After The Great Hunter dug out and cut up all the timbers, he had to shovel all the dirt to even out the hill. That was a real chore. He tends to get started on a project and then not wanting to stop. I had to keep reminding him that if he had a heart attack from working too hard I’d have to finish the job myself and then he would really be in trouble. (Just kidding.)

Now it’s done and it looks great. I’ve sown some grass seed, not that I’m expecting much of anything to happen with it, after all, it’s almost November. Next up…
The next project was a win for both of us. It’s illegal in our city to put any type of vehicle on the side of your house unless it is on a permanent pad. We’ve always had a problem with what to do with our trailer and four-wheeler. I had an “ah hah” moment a couple of years ago and suggested we enclose the side yard with a privacy fence with a gate in front of the house. It’s worked out really well and now The Great Hunter has a place to put his trailer and whatever else he might want to put over there and I don’t have to see them (and neither can anyone else.)
Recently he’s been talking about bringing our camper home from our camping lot so he could work on it. The problem again is, what would we do with it? His solution? Just push the trailer into the backyard. Wrong. Not gonna happen. I have to keep reminding him that he’s not Sanford and we aren’t going to live in a junk yard.

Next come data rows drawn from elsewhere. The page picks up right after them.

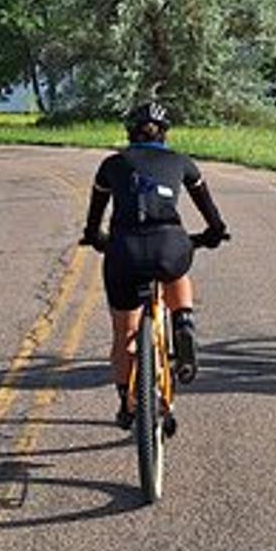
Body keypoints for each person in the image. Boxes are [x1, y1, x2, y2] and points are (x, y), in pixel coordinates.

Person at [81, 100, 229, 433]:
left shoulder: (112, 165)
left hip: (124, 251)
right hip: (168, 245)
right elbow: (211, 213)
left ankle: (126, 403)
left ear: (129, 133)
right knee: (177, 264)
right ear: (165, 134)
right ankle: (184, 321)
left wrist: (94, 237)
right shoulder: (182, 163)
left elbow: (94, 219)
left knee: (125, 332)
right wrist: (213, 235)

Walking around the backyard the other day I had an “ah hah” moment. I came up with the idea of extending the privacy fence along the house 8′ into the backyard and enclosing the back of the side yard. The Great Hunter would have ample space for his “things” and also out of sight!


He started work on it yesterday and had the fence completely put up in six hours. I don’t know any other men his age that do as much as he does.
The grass has been destroyed, but that’s a job for next spring (again).